> TEXT BLOCK
▼▼▼
When it gets to building tough engines, cruisin’ and hanging out on a fine autumn night, there’s no place like Oz. And there’s no other place on this planet where a man can buy a V8-cranking ute and then muck about in the garage doing stuff.

First published in the June 1997 issue of Street Machine

There’s a point here that speaks for itself; we think the kangaroo and emu should be replaced by the ute as Australia’s national symbol. Even the Yanks have nothing equal to a good ute – it’s as Aussie as a B&S Ball. As national icons go, the ute is a damn sight better than a bullseye and a long cue stick.

Pauline Hanson got it half right when she said we need to bring back national service to make men out of your youth. Nationals service may not do it, but give a boy a ute and you’ll make a man. Then give the man a big garage, $100,000 and access to a MOMO catalogue and he’ll build a ute like this.

Don’t get hung up on the cost and say, “I could never build something like that.” We couldn’t either, but Roman Autotek in Sydney and guys like John Taverna at Taverna Chassis in Melbourne can and don’t mind letting us have a look. “It’s a promotional car for us,” says Paul Roman. “We’ll do 16 shows with it starting with Brisbane and ending with the burnout competition at Summernats 11.” Buliding the car is only half the equation; Roman Autotek will spend more than $6000 to attend each show – that will cost another $100,000.
▲▲▲
> EXPLORE THE MATERIAL
• A. In which issue of Street Machine was the ute article first published?
• B. Using the ute article, explain why Roman Autotek expects taking the car on the show circuit to cost another $100,000.
• C. Name every city mentioned in the ute article.

> INPUT DATA
▼▼▼
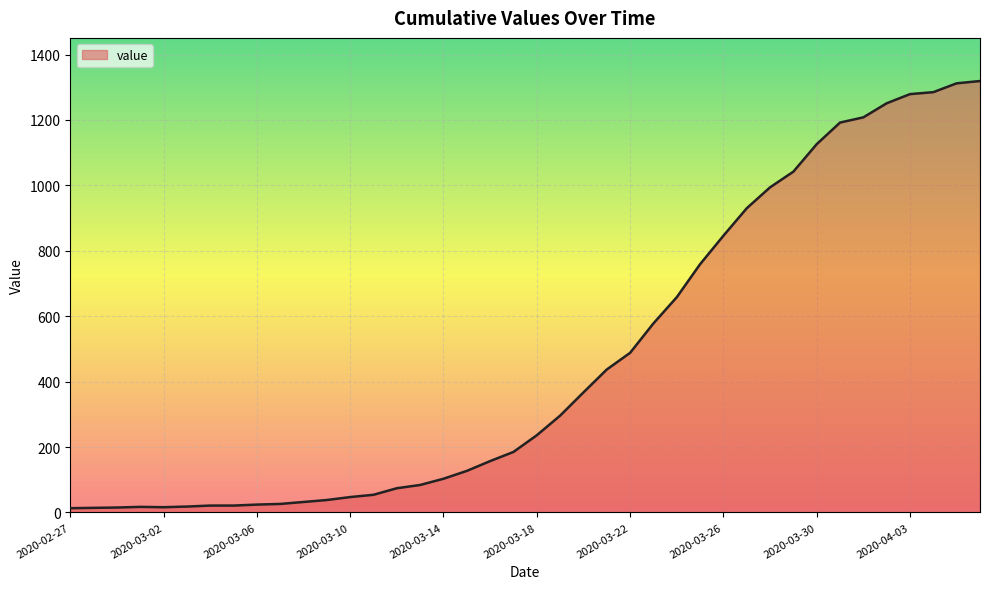

How many lines are shown in the chart?

1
▲▲▲
> EXERCISE ANSWERS
• A. The June 1997 issue.

• B. Roman Autotek plans to take the promotional car to 16 shows, from Brisbane through to the burnout competition at Summernats 11. It will spend more than $6000 to attend each show, which adds up to about another $100,000.

• C. Sydney, Melbourne, Brisbane